*** Provided material ***
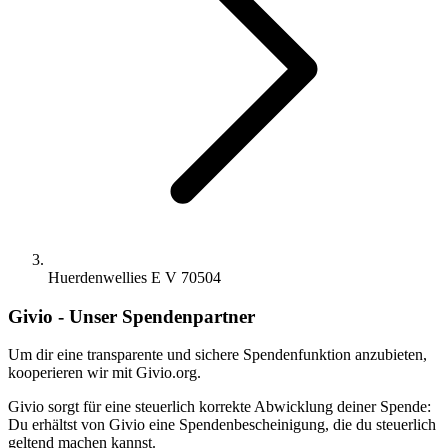
Huerdenwellies E V 70504
Givio - Unser Spendenpartner
Um dir eine transparente und sichere Spendenfunktion anzubieten,
kooperieren wir mit Givio.org.
Givio sorgt für eine steuerlich korrekte Abwicklung deiner Spende:
Du erhältst von Givio eine Spendenbescheinigung, die du steuerlich
geltend machen kannst.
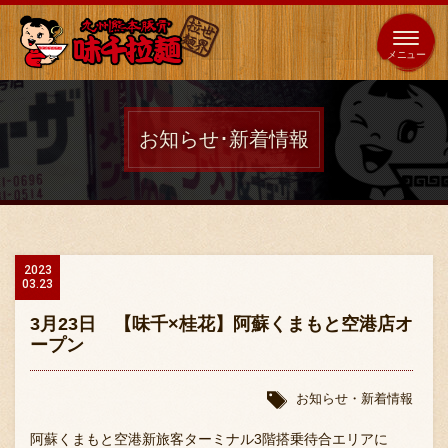
653
64
全国
海外
日本
展開
店
店
お知らせ･新着情報
ホーム
秘伝の味
2023
03.23
メニュー紹介
3月23日 【味千×桂花】阿蘇くまもと空港店オ
ープン
店舗案内
お知らせ・新着情報
阿蘇くまもと空港新旅客ターミナル3階搭乗待合エリアに
味千の取り組み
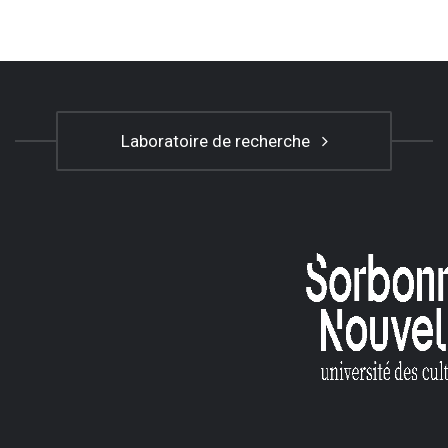
Laboratoire de recherche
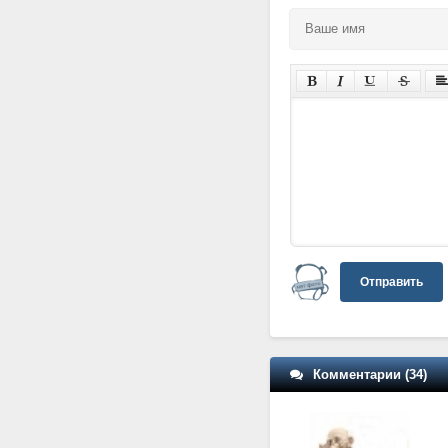
Отправить
Комментарии (34)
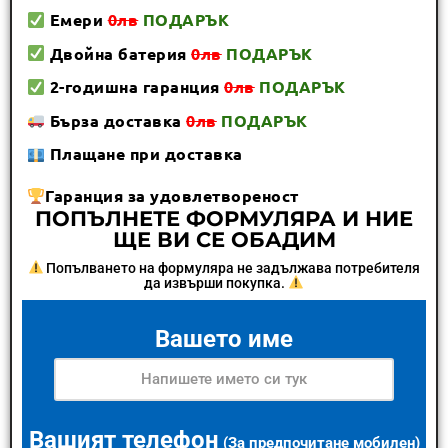
Емери
0лв
ПОДАРЪК
Двойна батерия
0лв
ПОДАРЪК
2-годишна гаранция
0лв
ПОДАРЪК
Бърза доставка
0лв
ПОДАРЪК
Плащане при доставка
Гаранция за удовлетвореност
ПОПЪЛНЕТЕ ФОРМУЛЯРА И НИЕ
ЩЕ ВИ СЕ ОБАДИМ
Попълването на формуляра не задължава потребителя
да извърши покупка.
Вашето име
Вашият телефон
(За предпочитане мобилен)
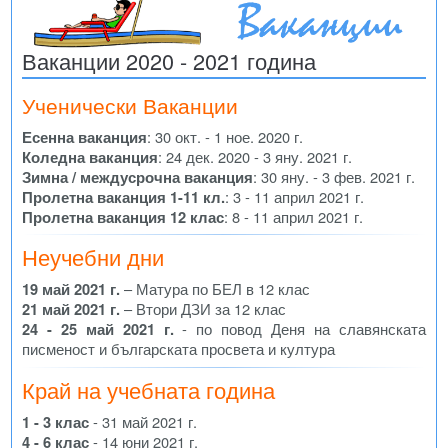
Ваканции 2020 - 2021 година
Ученически Ваканции
Есенна ваканция
: 30 окт. - 1 ное. 2020 г.
Коледна ваканция
: 24 дек. 2020 - 3 яну. 2021 г.
Зимна / междусрочна ваканция
: 30 яну. - 3 фев. 2021 г.
Пролетна ваканция 1-11 кл.
: 3 - 11 април 2021 г.
Пролетна ваканция 12 клас
: 8 - 11 април 2021 г.
Неучебни дни
19 май 2021 г.
– Матура по БЕЛ в 12 клас
21 май 2021 г.
– Втори ДЗИ за 12 клас
24 - 25 май 2021 г.
- по повод Деня на славянската
писменост и българската просвета и култура
Край на учебната година
1 - 3 клас
- 31 май 2021 г.
4 - 6 клас
- 14 юни 2021 г.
*** End of Provided material ***
◆ Goal of the exercise
Without the pictures, reproduce every entry exactly as written.

◆ Reply to the exercise
Huerdenwellies E V 70504
Givio - Unser Spendenpartner
Um dir eine transparente und sichere Spendenfunktion anzubieten,
kooperieren wir mit Givio.org.
Givio sorgt für eine steuerlich korrekte Abwicklung deiner Spende:
Du erhältst von Givio eine Spendenbescheinigung, die du steuerlich
geltend machen kannst.
653
64
全国
海外
日本
展開
店
店
お知らせ･新着情報
ホーム
秘伝の味
2023
03.23
メニュー紹介
3月23日 【味千×桂花】阿蘇くまもと空港店オ
ープン
店舗案内
お知らせ・新着情報
阿蘇くまもと空港新旅客ターミナル3階搭乗待合エリアに
味千の取り組み
Laboratoire de recherche
Отправить
Комментарии (34)
Емери
0лв
ПОДАРЪК
Двойна батерия
0лв
ПОДАРЪК
2-годишна гаранция
0лв
ПОДАРЪК
Бърза доставка
0лв
ПОДАРЪК
Плащане при доставка
Гаранция за удовлетвореност
ПОПЪЛНЕТЕ ФОРМУЛЯРА И НИЕ
ЩЕ ВИ СЕ ОБАДИМ
Попълването на формуляра не задължава потребителя
да извърши покупка.
Вашето име
Вашият телефон
(За предпочитане мобилен)
Ваканции 2020 - 2021 година
Ученически Ваканции
Есенна ваканция
: 30 окт. - 1 ное. 2020 г.
Коледна ваканция
: 24 дек. 2020 - 3 яну. 2021 г.
Зимна / междусрочна ваканция
: 30 яну. - 3 фев. 2021 г.
Пролетна ваканция 1-11 кл.
: 3 - 11 април 2021 г.
Пролетна ваканция 12 клас
: 8 - 11 април 2021 г.
Неучебни дни
19 май 2021 г.
– Матура по БЕЛ в 12 клас
21 май 2021 г.
– Втори ДЗИ за 12 клас
24 - 25 май 2021 г.
- по повод Деня на славянската
писменост и българската просвета и култура
Край на учебната година
1 - 3 клас
- 31 май 2021 г.
4 - 6 клас
- 14 юни 2021 г.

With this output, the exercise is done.